- Born: 4 September 1939 Palazzolo sull'Oglio, Kingdom of Italy
- Died: 21 May 2001 (aged 61) Palazzolo sull'Oglio, Italy
- Employer: Fondmetal

= Gabriele Rumi =

Formula One team owner

Gabriele Rumi (4 September 1939 – 21 May 2001) was an Italian Formula One team owner. He was born in Palazzolo sull'Oglio.

==Career==
===Early career===
Rumi's grandfather Gabriele Rumi opened an iron foundry in Brescia. Rumi took over the running of the business in 1961. Within the decade, Rumi visited the Monte Bondone hillclimb event near Trento. In 1970 Rumi decided to diversify the business into the light alloy sector, to produce parts for engines and other uses for motor vehicles. In 1972 he started his own alloy wheel business, Fondmetal.

===Formula One===
Rumi began his involvement in Formula One motor racing when he sponsored fellow countryman Piercarlo Ghinzani. In 1990, Rumi bought the Osella team and renamed the team Fondmetal the following year. Fondmetal was shut down at the end of 1992 due to the high costs of running the team.
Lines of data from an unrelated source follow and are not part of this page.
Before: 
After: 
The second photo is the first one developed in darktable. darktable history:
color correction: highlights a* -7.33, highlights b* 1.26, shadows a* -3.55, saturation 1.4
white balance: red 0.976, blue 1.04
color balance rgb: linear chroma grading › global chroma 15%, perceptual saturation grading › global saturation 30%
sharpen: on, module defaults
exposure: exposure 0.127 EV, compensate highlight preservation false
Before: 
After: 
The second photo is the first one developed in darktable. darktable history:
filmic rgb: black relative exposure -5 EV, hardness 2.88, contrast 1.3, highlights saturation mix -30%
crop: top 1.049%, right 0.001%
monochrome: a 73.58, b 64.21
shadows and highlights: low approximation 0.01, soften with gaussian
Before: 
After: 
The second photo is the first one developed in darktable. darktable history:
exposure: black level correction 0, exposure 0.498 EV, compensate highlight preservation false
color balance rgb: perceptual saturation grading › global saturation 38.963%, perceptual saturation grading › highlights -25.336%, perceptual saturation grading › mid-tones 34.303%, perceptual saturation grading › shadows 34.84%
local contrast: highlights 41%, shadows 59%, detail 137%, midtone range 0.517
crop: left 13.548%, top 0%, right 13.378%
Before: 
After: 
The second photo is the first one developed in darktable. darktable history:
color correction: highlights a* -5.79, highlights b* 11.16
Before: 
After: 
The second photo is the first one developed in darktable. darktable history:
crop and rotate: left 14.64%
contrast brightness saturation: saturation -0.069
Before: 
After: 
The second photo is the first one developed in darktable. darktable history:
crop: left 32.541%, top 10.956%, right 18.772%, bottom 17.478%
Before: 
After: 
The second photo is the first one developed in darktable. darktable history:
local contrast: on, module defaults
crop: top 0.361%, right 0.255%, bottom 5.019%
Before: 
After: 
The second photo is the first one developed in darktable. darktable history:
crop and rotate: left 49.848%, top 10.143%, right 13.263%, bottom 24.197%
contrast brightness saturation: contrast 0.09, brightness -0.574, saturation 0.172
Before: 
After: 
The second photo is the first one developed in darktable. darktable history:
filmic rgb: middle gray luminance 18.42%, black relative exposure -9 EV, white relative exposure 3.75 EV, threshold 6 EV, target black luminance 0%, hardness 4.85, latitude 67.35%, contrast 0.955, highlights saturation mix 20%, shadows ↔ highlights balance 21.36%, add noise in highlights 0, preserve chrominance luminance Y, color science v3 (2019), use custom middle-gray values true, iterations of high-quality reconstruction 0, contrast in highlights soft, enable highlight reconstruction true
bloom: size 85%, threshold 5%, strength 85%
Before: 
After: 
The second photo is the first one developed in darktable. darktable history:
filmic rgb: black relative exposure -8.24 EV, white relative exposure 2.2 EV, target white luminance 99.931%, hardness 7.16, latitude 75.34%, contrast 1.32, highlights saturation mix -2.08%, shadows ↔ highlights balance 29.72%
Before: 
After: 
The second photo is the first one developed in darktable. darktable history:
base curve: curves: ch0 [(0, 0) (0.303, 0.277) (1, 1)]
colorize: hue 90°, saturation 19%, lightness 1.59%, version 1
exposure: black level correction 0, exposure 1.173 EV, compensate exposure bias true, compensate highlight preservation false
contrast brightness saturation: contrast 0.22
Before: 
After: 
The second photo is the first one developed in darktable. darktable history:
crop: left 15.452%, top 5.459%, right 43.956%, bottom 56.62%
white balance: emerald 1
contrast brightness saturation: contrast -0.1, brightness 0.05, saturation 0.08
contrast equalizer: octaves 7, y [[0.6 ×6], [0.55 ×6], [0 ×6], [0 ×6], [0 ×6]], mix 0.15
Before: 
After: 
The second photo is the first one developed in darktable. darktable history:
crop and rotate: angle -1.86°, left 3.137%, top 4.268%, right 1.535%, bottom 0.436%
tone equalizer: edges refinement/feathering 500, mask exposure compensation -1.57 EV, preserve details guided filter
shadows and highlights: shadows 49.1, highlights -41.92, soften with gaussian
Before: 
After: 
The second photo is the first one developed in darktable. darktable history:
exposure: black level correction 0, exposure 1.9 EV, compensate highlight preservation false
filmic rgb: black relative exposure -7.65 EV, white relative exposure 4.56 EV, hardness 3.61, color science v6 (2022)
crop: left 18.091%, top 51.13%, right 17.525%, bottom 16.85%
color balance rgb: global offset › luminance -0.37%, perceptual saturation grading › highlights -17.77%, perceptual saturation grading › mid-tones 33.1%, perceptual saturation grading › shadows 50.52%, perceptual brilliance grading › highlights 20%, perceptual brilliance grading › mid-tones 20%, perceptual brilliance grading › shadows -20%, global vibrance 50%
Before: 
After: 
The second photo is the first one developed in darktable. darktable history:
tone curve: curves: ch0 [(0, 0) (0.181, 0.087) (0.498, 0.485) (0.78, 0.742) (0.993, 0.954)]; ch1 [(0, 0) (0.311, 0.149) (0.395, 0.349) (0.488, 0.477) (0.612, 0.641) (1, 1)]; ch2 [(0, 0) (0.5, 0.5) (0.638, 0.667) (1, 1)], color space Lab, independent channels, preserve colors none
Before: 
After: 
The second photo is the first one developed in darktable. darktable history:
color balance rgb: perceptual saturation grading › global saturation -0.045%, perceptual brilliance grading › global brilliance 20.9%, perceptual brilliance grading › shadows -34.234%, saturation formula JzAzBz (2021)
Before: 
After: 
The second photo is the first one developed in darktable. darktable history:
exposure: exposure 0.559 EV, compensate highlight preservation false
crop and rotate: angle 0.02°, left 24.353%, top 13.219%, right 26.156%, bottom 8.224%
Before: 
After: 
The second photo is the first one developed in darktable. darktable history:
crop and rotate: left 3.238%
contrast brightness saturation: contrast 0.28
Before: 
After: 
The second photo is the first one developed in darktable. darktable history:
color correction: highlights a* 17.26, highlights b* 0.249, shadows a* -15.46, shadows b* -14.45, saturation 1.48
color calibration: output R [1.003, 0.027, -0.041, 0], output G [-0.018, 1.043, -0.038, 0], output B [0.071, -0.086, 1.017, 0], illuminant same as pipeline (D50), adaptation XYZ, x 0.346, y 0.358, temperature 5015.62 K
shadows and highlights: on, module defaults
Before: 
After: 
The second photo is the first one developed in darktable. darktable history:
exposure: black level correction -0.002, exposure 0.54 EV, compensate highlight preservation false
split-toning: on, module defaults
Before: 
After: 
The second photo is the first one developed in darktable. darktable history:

However, the company remained in Formula One by leasing out their own wind tunnel to other competitors. In 1996, Rumi returned to the position of a team owner when he was a member of a consortium which brought Minardi and became the team's majority shareholder in 1997. At the end of 2000, Rumi sold his shares in Minardi to the Pan-American Sports Network who sponsored their driver Gastón Mazzacane who later sold the team to Australian businessman Paul Stoddart.

==Death==
Rumi died of cancer on 21 May 2001 aged 61.